= Greenlandic sheep =

Breed of sheep

The Greenlandic sheep (kalaallit savaataat or sava, grønlandsk får) is a breed of domestic sheep. The Greenlandic breed is one of the Northern European short-tailed sheep, which exhibit a fluke-shaped, naturally short tail. The Greenlandic is a mid-sized breed, generally short-legged and stocky, with face and legs free of wool. The fleece of the Greenlandic sheep is dual-coated and comes in white as well as a variety of other colors, including a range of browns, grays, and blacks. They exist in both horned and polled strains. Generally left unshorn for the winter, the breed is very cold-hardy. Multiple births are very common in Greenlandic ewes, with a lambing percentage of 150% - 190%.

They are seasonal breeders and come into estrus around October. The breeding season can last up to four months. Rams become mature early and can start breeding as early as five months.

The present Greenlandic sheep is hardy and thrifty. It descends from Faroe and Icelandic sheep, the Spælsau and the Scottish Blackface, brought to Greenland by Greenladic farmers, Greenlandic sheep have been bred since 1906 in a very harsh environment. Consequently, they are quite efficient herbivores. The breed descends from the same stock as the Norwegian Spelsau.

==Color genetics==
The colors of Greenlandic sheep are inherited in a similar way to those of other sheep, but they display more variety in color and pattern than most other breeds, and there are some variations not seen in other sheep. Each sheep carries three genes that affect the color of the sheep, and for each gene, there are dominant and recessive alleles. Each lamb will receive one allele from each parent of each of the genes shown below.

| Locus | Gene name | Dominant alleles | Recessive alleles |
|---|---|---|---|
| B | Base color | black | brown (moorit) |
| A (agouti gene) | Pattern | white (gray, badgerface, mouflon) | (gray, badgerface, mouflon) solid |
| S | Spotting | no spotting | spotting |

=== Color ===
The base color of all Icelandic sheep is either black, white or moorit (brown), each coming in a variety of shades and tones. Black is the dominant allele. The appearance of these colors can be altered by patterns and spotting.

=== Pattern ===
There are six patterns alleles in the breed. The most dominant pattern of these is white, which will conceal any other pattern, color or spotting that may be present, producing a solid white sheep.

There are several other patterns which will change the appearance of the color the animal shows. One of these is gray, which, together with the base color gene, will give rise to either gray black or gray moorit. Another is "badgerface", which shows as lighter coloration on the back, sides, neck, ears and face, with a darker color on the underbelly, under the tail, parts of the neck and around the eyes. Once again, this pattern will show as either grey badgerface or moorit badgerface. A further pattern is "mouflon". These sheep will be light-colored where badgerface sheep are dark, and dark where badgerface sheep are light.

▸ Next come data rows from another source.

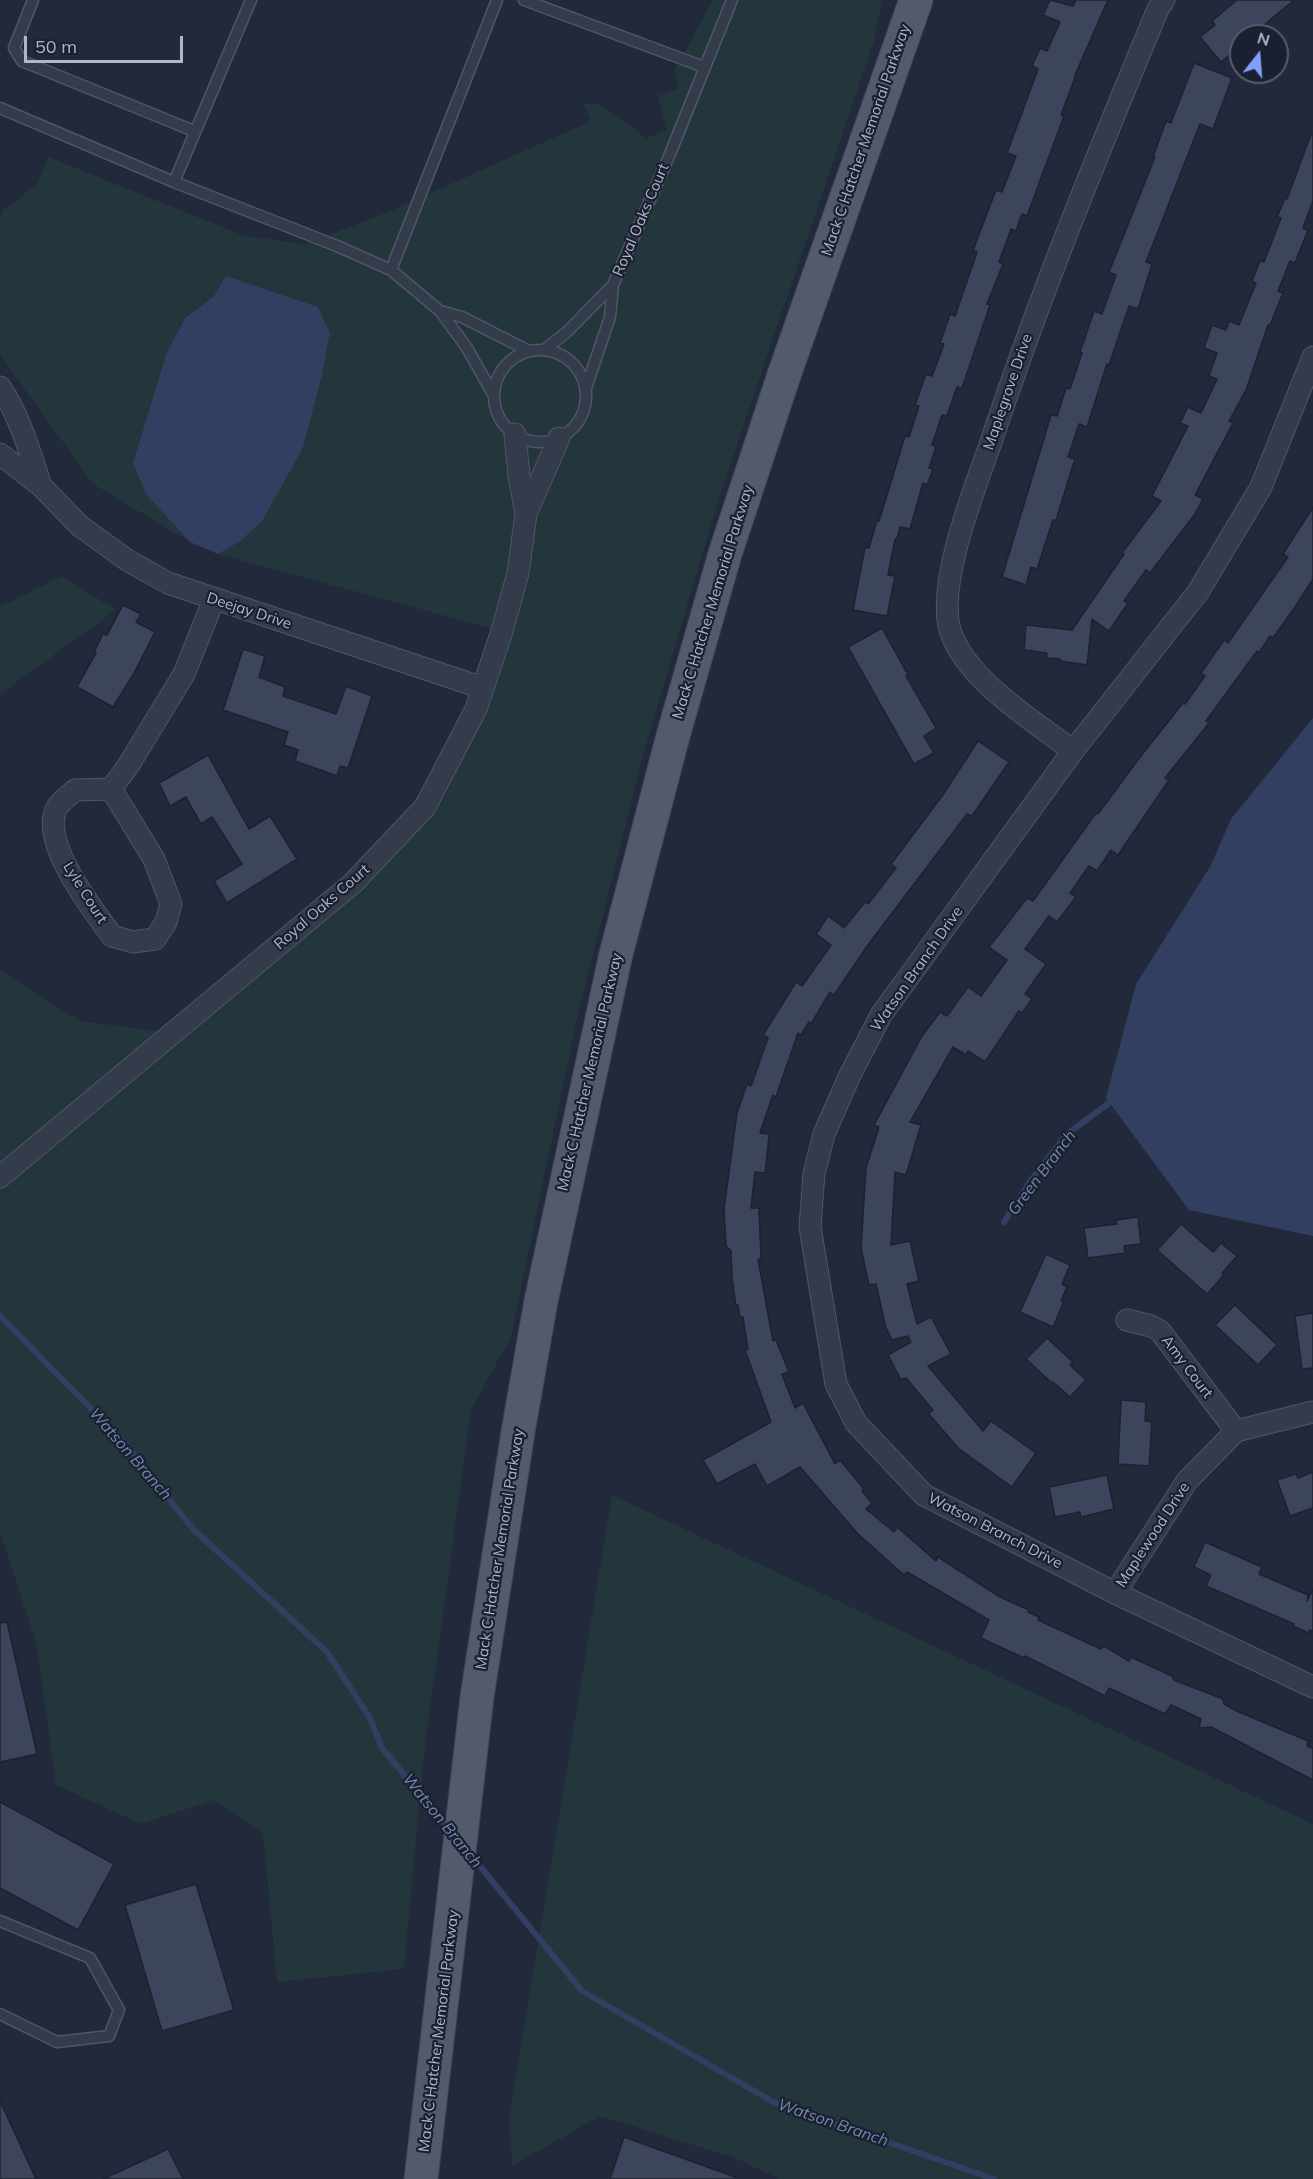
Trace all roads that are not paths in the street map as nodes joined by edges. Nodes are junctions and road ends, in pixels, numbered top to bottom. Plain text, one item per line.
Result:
1 (33, 0) edge
2 (251, 0) edge
3 (497, 0) edge
4 (524, 0) edge
5 (732, 0) edge
6 (915, 0) edge
7 (1164, 0) edge
8 (704, 67) junction
9 (0, 108) edge
10 (194, 131) junction
11 (174, 182) junction
12 (391, 270) junction
13 (613, 285) junction
14 (440, 311) junction
15 (544, 350) junction
16 (529, 351) junction
17 (1313, 357) edge
18 (0, 387) edge
19 (585, 388) junction
20 (494, 396) junction
21 (515, 434) junction
22 (559, 438) junction
23 (0, 454) edge
24 (41, 486) junction
25 (526, 514) junction
26 (214, 600) junction
27 (483, 688) junction
28 (1073, 751) junction
29 (111, 789) junction
30 (0, 1177) edge
31 (1127, 1320) dead end
32 (1313, 1412) edge
33 (1236, 1431) junction
34 (1114, 1593) junction
35 (1313, 1687) edge
36 (0, 1921) edge
37 (0, 2014) edge
38 (421, 2179) edge

1 - 10 lane
2 - 10 lane
3 - 12 lane
4 - 8 lane
5 - 8 lane, Royal Oaks Court
6 - 38 main road, Mack C Hatcher Memorial Parkway
7 - 28 street, Maplegrove Drive
8 - 13 lane, Royal Oaks Court
9 - 11 lane
10 - 11 lane
11 - 12 lane
12 - 14 lane
13 - 15 lane, Royal Oaks Court
13 - 19 lane, Royal Oaks Court
14 - 16 lane
14 - 20 lane
15 - 16 lane
15 - 19 lane
16 - 20 lane
17 - 28 street, Watson Branch Drive
18 - 24 street, Deejay Drive
19 - 22 lane
20 - 21 lane
21 - 22 lane
21 - 25 street, Royal Oaks Court
22 - 25 street, Royal Oaks Court
23 - 24 street, Deejay Drive
24 - 26 street, Deejay Drive
25 - 27 street, Royal Oaks Court
26 - 27 street, Deejay Drive
26 - 29 street
27 - 30 street, Royal Oaks Court
28 - 34 street, Watson Branch Drive
29 - 29 street, Lyle Court
31 - 33 street, Amy Court
32 - 33 street
33 - 34 street, Maplewood Drive
34 - 35 street, Watson Branch Drive
36 - 37 lane

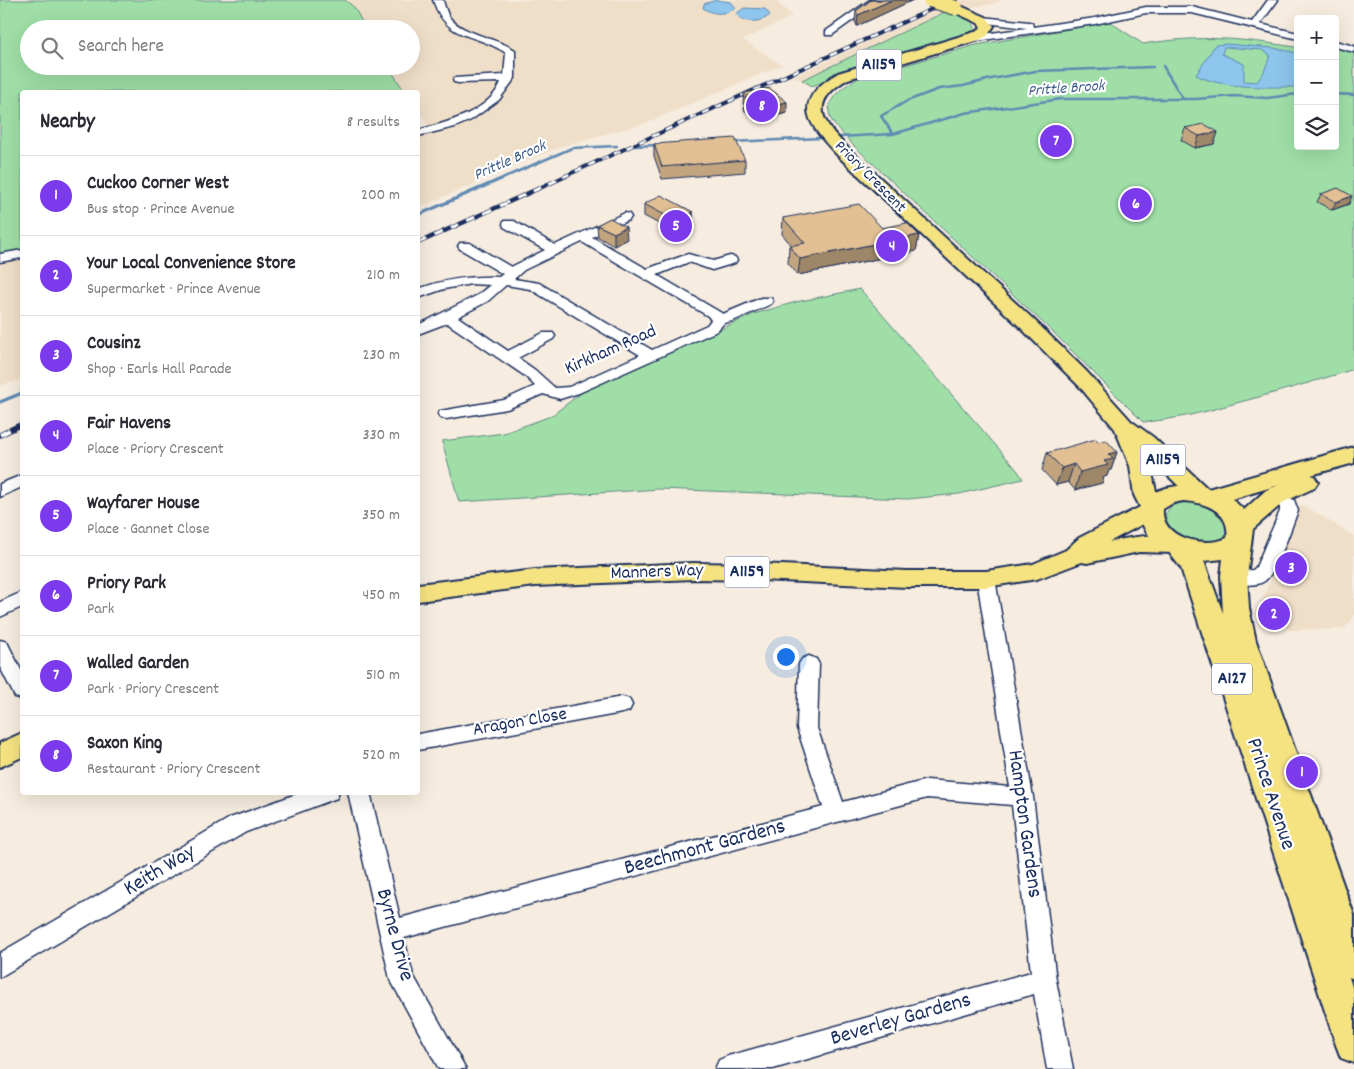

The gray, badgerface, and mouflon patterns are equally dominant. A sheep can display any of these patterns individually, or they can display two of them at the same time. Sheep carrying both badgerface and mouflon show as plain-coloured sheep with slightly darker markings where the two patterns meet.

The least dominant pattern is solid, which is essentially no pattern at all. Solid-patterned animals will simply show their base color all over. To be solid, a sheep must inherit the solid pattern from both parents - the parents could be solid themselves, or they could carry a solid allele hidden by another other pattern allele.

White sheep can also carry any one of the five other patterns, but it will be hidden by the dominant white color (note that white in sheep is genetically a pattern, not a color).

=== Spotting ===
This gene gives rise to white markings on the feet, face, head or over large parts of the body. The unspotted areas may be any of the patterns and colors described above.

There are two alleles for spotting: spotted, and unspotted; unspotted is dominant. Only when bearing two spotting alleles will the sheep display spotting.

==Meat production==
In Greenland, this breed is almost exclusively bred for meat. Lambs are not fed grain or given hormones. The meat has a fine grain and distinct, delicate flavor. The meat of the Greenlandic sheep is quite special and considered by many experts to be among the best in the world and considered a gourmet style of meat. The taste and quality are closely linked to the animals’ life conditions.

==Fiber==
Greenlandic fleece is dual-coated. When the long and finer coat is separated, the outer and inner coats are used for different woolen products, though the transport cost has up to now stopped all industrial use of the Greenlandic wool.

==Milk==
Sheep are not milked in Greenland, and instead the lamb is allowed to continue suckling.